==== Reading text
For a description of the assumptions made in determining the expenses of Share awards, see Notes 1 and 15 to the Consolidated Financial Statements in the 2018 Form 10-K, Notes 1 and 15 in the 2017 Form 10-K, and Notes 1 and 15 in the 2016 Form 10-K. In determining these expenses, it was assumed that each Named Executive Officer would satisfy any service requirements for vesting of the award. As a result, while a discount for the possibility of forfeiture of the award for this reason was applied to determine the expenses of these awards as reported in the Company’s Annual Reports on Form 10-K, no such discount was applied in determining the expenses reported in this column.
========
==== Excerpted records
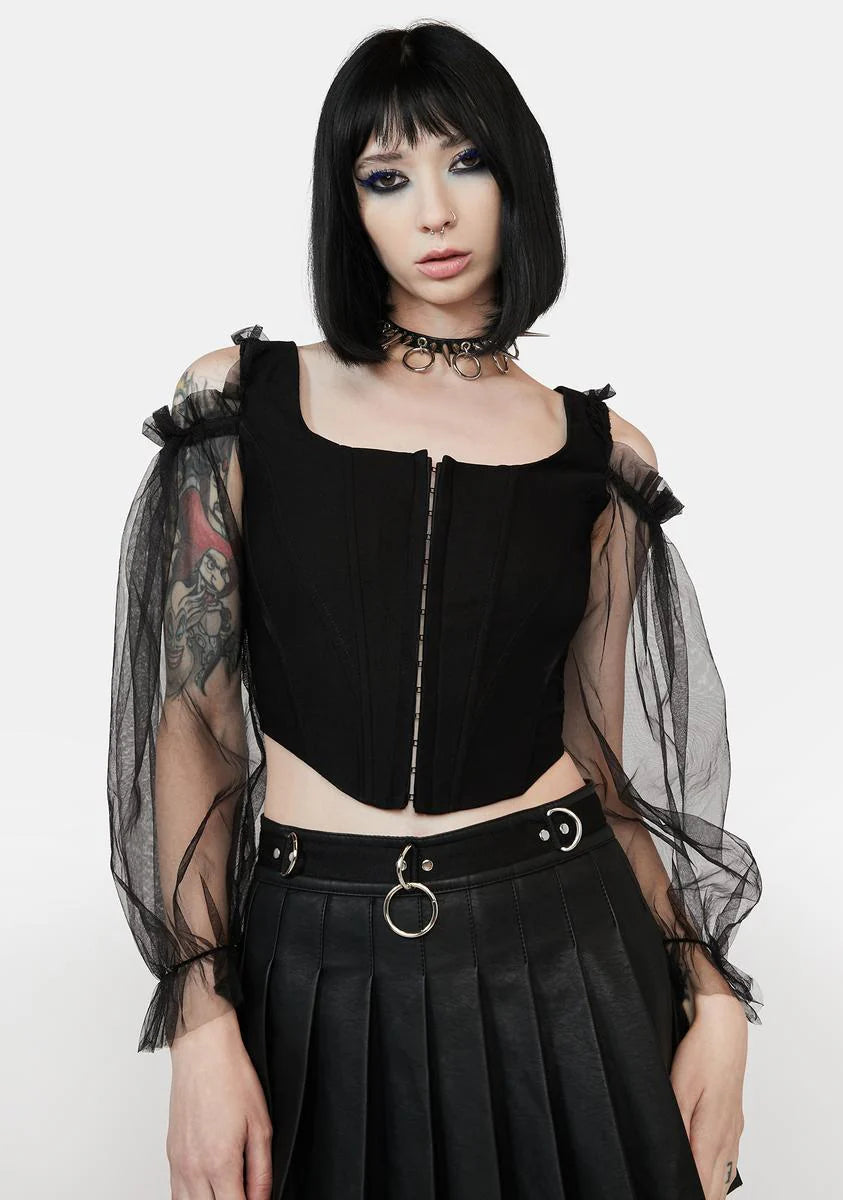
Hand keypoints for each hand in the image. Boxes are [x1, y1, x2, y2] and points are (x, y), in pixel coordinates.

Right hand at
========
==== Excerpted records
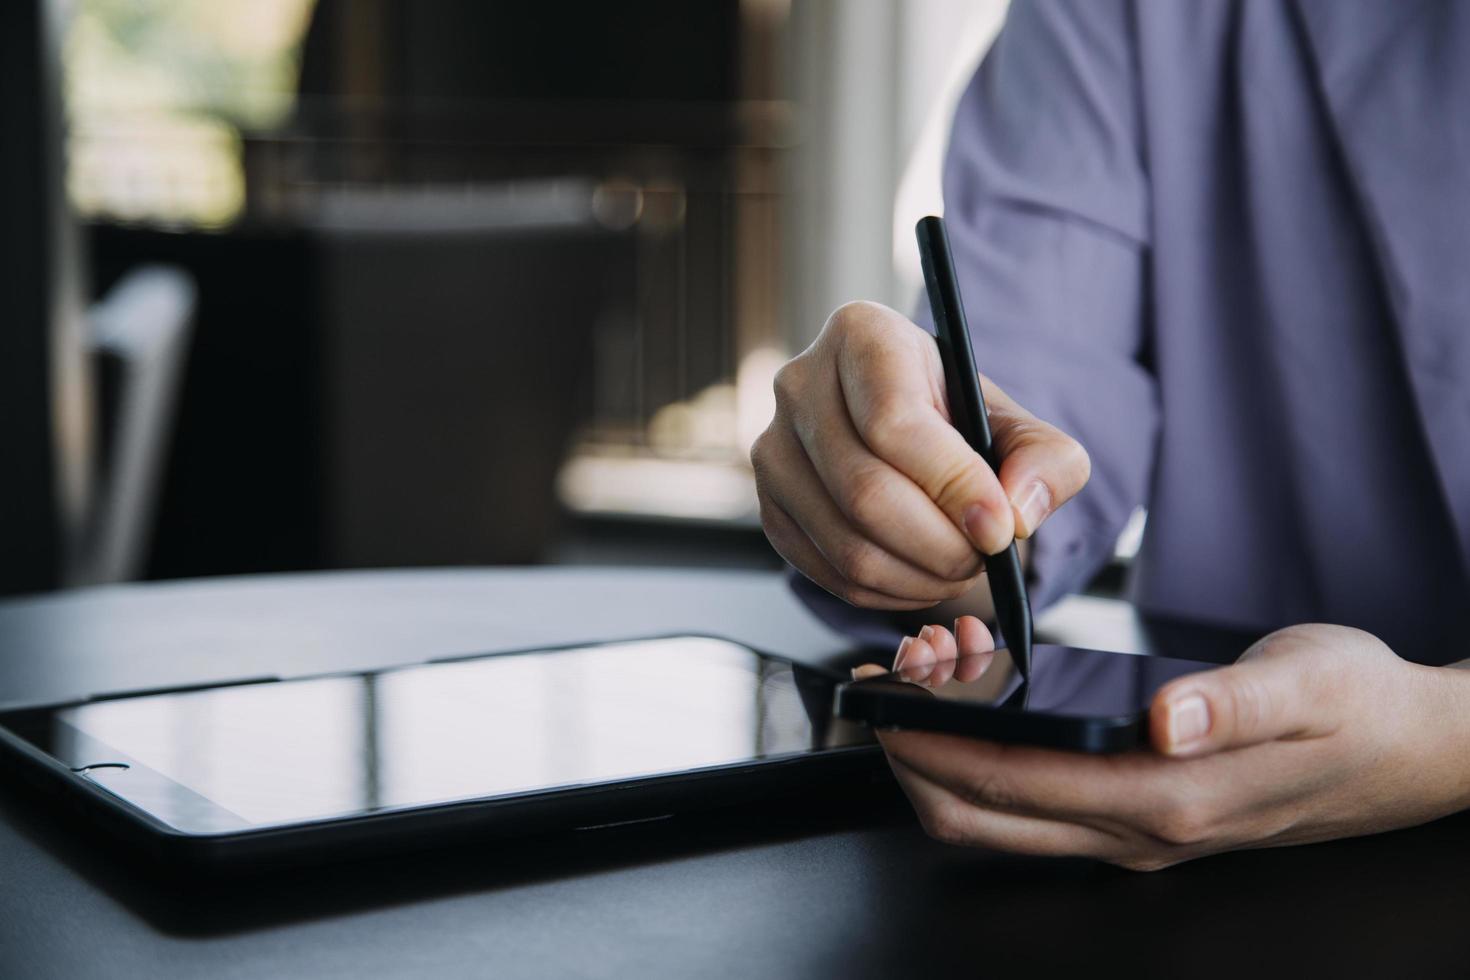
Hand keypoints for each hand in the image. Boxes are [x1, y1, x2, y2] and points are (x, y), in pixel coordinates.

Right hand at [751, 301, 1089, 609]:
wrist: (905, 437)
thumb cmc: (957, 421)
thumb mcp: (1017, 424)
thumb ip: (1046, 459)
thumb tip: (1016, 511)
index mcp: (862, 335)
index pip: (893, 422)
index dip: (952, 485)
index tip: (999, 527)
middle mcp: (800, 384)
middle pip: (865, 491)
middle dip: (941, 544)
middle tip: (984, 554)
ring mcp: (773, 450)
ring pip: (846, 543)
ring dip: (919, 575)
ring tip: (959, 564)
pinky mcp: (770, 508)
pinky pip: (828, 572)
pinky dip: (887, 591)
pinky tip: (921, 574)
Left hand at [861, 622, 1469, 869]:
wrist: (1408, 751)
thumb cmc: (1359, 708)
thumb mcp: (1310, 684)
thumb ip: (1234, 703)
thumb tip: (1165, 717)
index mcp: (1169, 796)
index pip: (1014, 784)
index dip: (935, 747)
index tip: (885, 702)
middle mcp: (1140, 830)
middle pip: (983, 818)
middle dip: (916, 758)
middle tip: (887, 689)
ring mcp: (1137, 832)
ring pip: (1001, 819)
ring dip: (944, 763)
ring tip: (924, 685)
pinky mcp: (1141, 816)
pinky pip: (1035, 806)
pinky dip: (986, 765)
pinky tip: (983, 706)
========
- [Problem 1] Quote the passage on Share award expenses between "For a description" and "in this column.", inclusive.
- [Problem 2]
Do these statements agree with the passage on Share award expenses? Answer yes or no for each and quote the words of the passage that decide it.
(a) The assumptions behind the Share award expenses are described in Notes 1 and 15 of the 2018 Form 10-K.
(b) The expenses were determined on the assumption that each Named Executive Officer would fail to meet the service requirements for vesting.
(c) A discount for possible forfeiture was applied to the expenses reported in this column.
- [Problem 3] Can you continue the passage on Share award expenses from its last sentence?

- [Answer section 1]
For a description of the assumptions made in determining the expenses of Share awards, see Notes 1 and 15 to the Consolidated Financial Statements in the 2018 Form 10-K, Notes 1 and 15 in the 2017 Form 10-K, and Notes 1 and 15 in the 2016 Form 10-K. In determining these expenses, it was assumed that each Named Executive Officer would satisfy any service requirements for vesting of the award. As a result, while a discount for the possibility of forfeiture of the award for this reason was applied to determine the expenses of these awards as reported in the Company’s Annual Reports on Form 10-K, no such discount was applied in determining the expenses reported in this column.

- [Answer section 2]
(a) Yes: "see Notes 1 and 15 to the Consolidated Financial Statements in the 2018 Form 10-K"
(b) No: "it was assumed that each Named Executive Officer would satisfy any service requirements for vesting of the award"
(c) No: "no such discount was applied in determining the expenses reported in this column"

- [Answer section 3]
Option Awards
The Company granted Stock Option awards in 2018 to each Named Executive Officer pursuant to the 2015 Stock and Incentive Plan. The Stock Options will normally become exercisable at the rate of one-third of each grant on each of the first three anniversaries of the grant date, and expire on the day before the tenth anniversary of that grant date. Each of these awards had a per option exercise price equal to the closing price of a Share on the grant date: $45.50. No monetary consideration was paid by a Named Executive Officer for any awards.
For a discussion of the 2017 and 2016 Stock Options, see the Company’s 2018 and 2017 Proxy Statements, respectively. For a description of the effect on the awards of a termination of employment or change-in-control of MetLife, see “Potential Payments upon Termination or Change-in-Control at 2018 Fiscal Year-End.”
Method for Determining Amounts Reported. The amounts reported in this column were calculated by multiplying the number of Stock Options by a grant date fair value per option of:
$11.87 for March 2, 2018.
$13.84 for February 28, 2017.
$9.26 for February 23, 2016.
Those amounts are the aggregate grant date fair value of the Stock Options granted in each year under ASC 718, consistent with the estimate of aggregate compensation cost to be recognized over the service period.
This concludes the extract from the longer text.